> Textauszug:

Der Dreißigjährige Krieg brachte auch der Stadt Nauen furchtbare Not und großes Elend. Die Entwicklung der Stadt wurde um Jahrzehnte zurückgeworfen. Berichte aus dieser Zeit besagen, dass kaum eine märkische Stadt so zu leiden hatte wie Nauen, weil es an der Hauptstraße der in der Nord-Süd- Richtung verlaufenden Raubzüge durch das Luch lag.

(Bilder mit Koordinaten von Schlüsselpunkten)

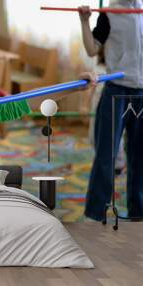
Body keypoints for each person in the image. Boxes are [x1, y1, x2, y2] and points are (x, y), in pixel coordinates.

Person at [79, 2, 143, 221]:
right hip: (117, 90)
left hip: (142, 92)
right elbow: (91, 49)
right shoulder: (110, 13)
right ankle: (96, 215)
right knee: (106, 156)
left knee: (140, 157)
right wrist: (84, 21)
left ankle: (139, 215)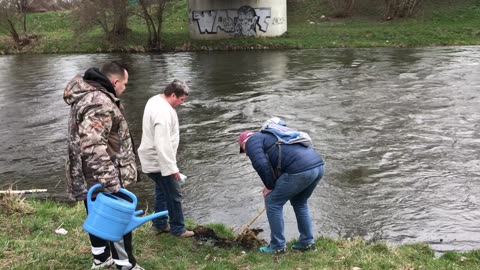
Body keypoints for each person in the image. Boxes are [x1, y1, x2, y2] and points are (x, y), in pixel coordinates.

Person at [64, 61, 143, 270]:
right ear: (115, 82)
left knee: (96, 214)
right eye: (125, 84)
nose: (124, 89)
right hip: (104, 173)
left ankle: (101, 259)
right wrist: (111, 183)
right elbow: (93, 144)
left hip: (88, 174)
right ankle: (125, 265)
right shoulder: (101, 102)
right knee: (118, 217)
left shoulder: (86, 94)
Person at [238, 118, 325, 254]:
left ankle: (277, 246)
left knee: (272, 202)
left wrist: (270, 186)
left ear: (243, 143)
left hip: (300, 170)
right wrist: (273, 184)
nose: (246, 153)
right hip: (317, 166)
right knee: (300, 203)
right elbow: (281, 163)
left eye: (243, 150)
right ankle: (307, 242)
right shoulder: (272, 136)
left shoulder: (252, 141)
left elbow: (261, 165)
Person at [137, 79, 194, 238]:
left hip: (151, 159)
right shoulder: (163, 111)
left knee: (162, 191)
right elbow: (162, 143)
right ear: (173, 95)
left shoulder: (155, 100)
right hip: (158, 162)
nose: (182, 103)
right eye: (181, 99)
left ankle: (160, 224)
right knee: (175, 195)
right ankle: (178, 229)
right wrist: (172, 169)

> Aufgabe:
Gib bitte aus dem Text über Nauen im Dreißigjährigen Krieg die Stelle von „Der Dreißigjährige Krieg“ bis einschließlich „das Luch lag.“ wortgetreu wieder. Die Datensätze werden hier nicht gebraucht.

> Musterlösung:
Der Dreißigjährige Krieg brachte auch der Stadt Nauen furchtbare Not und großes Elend. Die Entwicklung der Stadt wurde um Jahrzehnte zurückgeworfen. Berichte aus dieser Zeit besagen, dass kaum eine märkische Stadt so zu leiden hatte wie Nauen, weil es an der Hauptstraße der in der Nord-Süd- Richtung verlaufenden Raubzüge durch das Luch lag.